## TEXT SECTION
----
Welcome to 2022
3 January 2022
Last week of 2021 was rather disappointing, as Santa Claus rally seen in the traditional market did not make its way to digital counterparts. BTC (-7.5%) and ETH (-6.7%) failed to hold breakouts, and are back to chopping in their previous ranges ($45.5-$52k for bitcoin). Most Top 100 alts also were in reds, with the exception of select Layer 1s (ALGO +2.6%, ATOM +7.9%, FTM +2.8%, KLAY +4.2%, ONE +9.4%, ROSE +10.4%), and a few DeFi names (CVX +14%, SPELL +6%, SUSHI +13%, YFI +32%). With bitcoin now trying to hold 200dma ($47,964), we are not overly optimistic on near-term price action (especially if it breaks), and would rather have exposure in selected alts with better price action. In terms of market structure, bitcoin dominance remains stable at ~40%, and open interest (Chart 1) and funding (Chart 2) are starting to pick up. We are curious as to how market would be allocating/reallocating its capital in the first few weeks of of the year.
On the institutional side, it was largely quiet as market slowed down in the last week of the year. MicroStrategy once again doubled (tripled, quadrupled?) down on bitcoin as it bought another 1,914 bitcoin between Dec 9–29 for ~$94.2mio, bringing total holdings to 124,391 bitcoin at average price of $30,159. Other interesting things in cryptoverse were airdrops as 2 decentralized autonomous organizations (DAOs) gave Christmas/New Year presents in the form of airdrops. The OpenDAO airdropped $SOS token to OpenSea users in a move against OpenSea’s decision to go the Web2 route (so claim them if you’ve used OpenSea!), while GasDAO airdropped $GAS tokens (a nice but small subsidy to all the gas we’ve spent). With DAOs disrupting the conventional wisdom and modus operandi of how companies and people work, and how value accrues, it’s one of the areas that we will be keeping a close pulse on for 2022.
----
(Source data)
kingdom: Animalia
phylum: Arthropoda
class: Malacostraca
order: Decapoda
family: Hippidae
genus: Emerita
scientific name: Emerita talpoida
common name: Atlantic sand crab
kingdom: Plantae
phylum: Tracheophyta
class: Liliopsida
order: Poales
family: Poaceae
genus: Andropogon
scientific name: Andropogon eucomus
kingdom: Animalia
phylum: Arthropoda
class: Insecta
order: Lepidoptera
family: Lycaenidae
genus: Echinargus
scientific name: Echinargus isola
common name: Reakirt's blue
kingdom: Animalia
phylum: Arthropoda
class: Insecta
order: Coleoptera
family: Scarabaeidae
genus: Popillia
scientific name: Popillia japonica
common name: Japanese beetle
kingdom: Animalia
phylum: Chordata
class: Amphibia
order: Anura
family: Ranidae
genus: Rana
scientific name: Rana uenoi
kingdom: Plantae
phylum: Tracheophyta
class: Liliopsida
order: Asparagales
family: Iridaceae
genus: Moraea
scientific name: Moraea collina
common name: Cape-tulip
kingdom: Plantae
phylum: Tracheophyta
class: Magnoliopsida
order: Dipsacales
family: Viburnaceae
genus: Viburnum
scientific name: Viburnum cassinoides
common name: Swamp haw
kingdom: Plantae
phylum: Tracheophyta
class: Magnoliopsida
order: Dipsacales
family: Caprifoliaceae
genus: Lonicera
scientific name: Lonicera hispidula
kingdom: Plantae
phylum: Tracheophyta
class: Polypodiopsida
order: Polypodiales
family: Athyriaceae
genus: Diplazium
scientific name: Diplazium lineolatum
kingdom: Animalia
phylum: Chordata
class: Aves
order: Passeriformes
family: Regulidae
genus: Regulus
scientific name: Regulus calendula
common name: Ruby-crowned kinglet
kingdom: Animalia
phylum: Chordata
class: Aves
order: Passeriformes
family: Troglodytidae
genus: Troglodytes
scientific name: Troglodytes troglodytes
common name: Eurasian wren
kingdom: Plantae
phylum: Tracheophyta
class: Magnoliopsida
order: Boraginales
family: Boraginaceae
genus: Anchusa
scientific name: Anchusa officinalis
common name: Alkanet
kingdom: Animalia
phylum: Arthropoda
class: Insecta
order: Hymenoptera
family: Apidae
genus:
----
## USING THE INFORMATION
• 1. In the market update, what is MicroStrategy's total bitcoin holding after its latest purchase?
• 2. Decide whether each statement agrees with the market update: (a) ETH gained value during the last week of 2021. (b) Bitcoin dominance is holding steady at about 40%. (c) GasDAO airdropped $SOS tokens to OpenSea users.

## SOLVED TASKS
• 1. 124,391 bitcoin.

• 2.
(a) No: "ETH (-6.7%) failed to hold breakouts"
(b) Yes: "bitcoin dominance remains stable at ~40%"
(c) No: "The OpenDAO airdropped $SOS token to OpenSea users"